NV### Sat 02 Mar 2024 10:18:07 PM PST #### START Pinning versions to data-science-stack-pinned.yaml

python3.7: Pulling from frolvlad/alpine-miniconda3 Digest: sha256:d0f3f7eb69fda9d203e72ec162a1a2813993d9c791efe9d6bcf397d6858fd4b1 Status: Image is up to date for frolvlad/alpine-miniconda3:python3.7 docker.io/frolvlad/alpine-miniconda3:python3.7

NV### Sat 02 Mar 2024 10:18:08 PM PST #### conda create -v --name snapper -c rapidsai -c conda-forge -c nvidia -c pytorch -c defaults "python=3.10" "cudatoolkit=11.8" "rapids=23.04" conda-forge::adlfs conda-forge::cffi conda-forge::cmake conda-forge::dask-glm conda-forge::dask-kubernetes conda-forge::dask-jobqueue conda-forge::dask-labextension conda-forge::dask-ml conda-forge::fastparquet conda-forge::flatbuffers conda-forge::gcsfs conda-forge::hypothesis conda-forge::ipython conda-forge::ipyvolume conda-forge::ipywidgets conda-forge::jupyterlab rapidsai::jupyterlab-nvdashboard conda-forge::lapack conda-forge::lime conda-forge::matplotlib conda-forge::networkx conda-forge::nltk conda-forge::nodejs conda-forge::opencv conda-forge::pytest conda-forge::python-graphviz conda-forge::python-snappy "conda-forge::pytorch>=1.8" conda-forge::rapidjson conda-forge::seaborn conda-forge::statsmodels conda-forge::tensorflow pytorch::torchvision --dry-run

NV### Sat 02 Mar 2024 10:18:08 PM PST #### This will take a while...

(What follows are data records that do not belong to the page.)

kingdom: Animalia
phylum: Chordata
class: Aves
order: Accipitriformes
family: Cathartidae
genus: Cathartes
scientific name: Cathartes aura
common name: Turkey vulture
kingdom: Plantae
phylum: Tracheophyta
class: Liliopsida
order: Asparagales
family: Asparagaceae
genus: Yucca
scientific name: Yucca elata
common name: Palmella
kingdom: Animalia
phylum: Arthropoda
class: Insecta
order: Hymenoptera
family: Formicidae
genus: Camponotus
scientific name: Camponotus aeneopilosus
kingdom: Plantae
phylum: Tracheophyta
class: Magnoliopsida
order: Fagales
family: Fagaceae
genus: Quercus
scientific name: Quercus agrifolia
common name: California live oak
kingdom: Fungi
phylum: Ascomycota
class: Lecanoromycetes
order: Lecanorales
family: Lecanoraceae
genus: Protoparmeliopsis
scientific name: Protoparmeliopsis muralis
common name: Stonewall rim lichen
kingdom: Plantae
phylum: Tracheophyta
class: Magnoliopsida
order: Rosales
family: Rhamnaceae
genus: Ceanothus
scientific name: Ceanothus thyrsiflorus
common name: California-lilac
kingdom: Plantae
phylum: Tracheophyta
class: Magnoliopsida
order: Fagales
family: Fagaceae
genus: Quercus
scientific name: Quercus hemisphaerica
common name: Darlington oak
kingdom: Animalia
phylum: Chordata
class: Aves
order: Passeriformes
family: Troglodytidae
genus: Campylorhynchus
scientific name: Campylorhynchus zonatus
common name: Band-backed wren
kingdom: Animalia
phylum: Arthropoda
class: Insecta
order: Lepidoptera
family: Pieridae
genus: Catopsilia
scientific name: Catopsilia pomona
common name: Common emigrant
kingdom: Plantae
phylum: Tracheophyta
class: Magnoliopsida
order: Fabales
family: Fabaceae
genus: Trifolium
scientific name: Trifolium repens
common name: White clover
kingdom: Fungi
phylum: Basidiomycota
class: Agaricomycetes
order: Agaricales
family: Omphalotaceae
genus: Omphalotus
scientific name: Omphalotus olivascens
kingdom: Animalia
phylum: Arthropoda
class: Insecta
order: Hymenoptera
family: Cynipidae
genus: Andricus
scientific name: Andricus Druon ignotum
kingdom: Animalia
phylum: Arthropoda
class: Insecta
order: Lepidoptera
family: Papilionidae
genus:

INFO conda.gateways.repodata:conda_http_errors(203): Unable to retrieve repodata (response: 404) for https://conda.anaconda.org/rapidsai/linux-64/current_repodata.json WARNING conda.models.version:get_matcher(546): Using . with relational operator is superfluous and deprecated and will be removed in a future version of conda. Your spec was 1.7.1., but conda is ignoring the . and treating it as 1.7.1 WARNING conda.models.version:get_matcher(546): Using . with relational operator is superfluous and deprecated and will be removed in a future version of conda. Your spec was 1.9.0., but conda is ignoring the . and treating it as 1.9.0 WARNING conda.models.version:get_matcher(546): Using . with relational operator is superfluous and deprecated and will be removed in a future version of conda. Your spec was 1.8.0., but conda is ignoring the . and treating it as 1.8.0 WARNING conda.models.version:get_matcher(546): Using . with relational operator is superfluous and deprecated and will be removed in a future version of conda. Your spec was 1.6.0., but conda is ignoring the . and treating it as 1.6.0

How long is "a while"? If it takes more than the 3 days it has taken already then we need the maintainers to step in and address this issue for the community so the repository is usable again.

rezroo commented 9 months ago

Is this repo even maintained by anyone? I expected a bit more - like a simple acknowledgement - from a $2T company.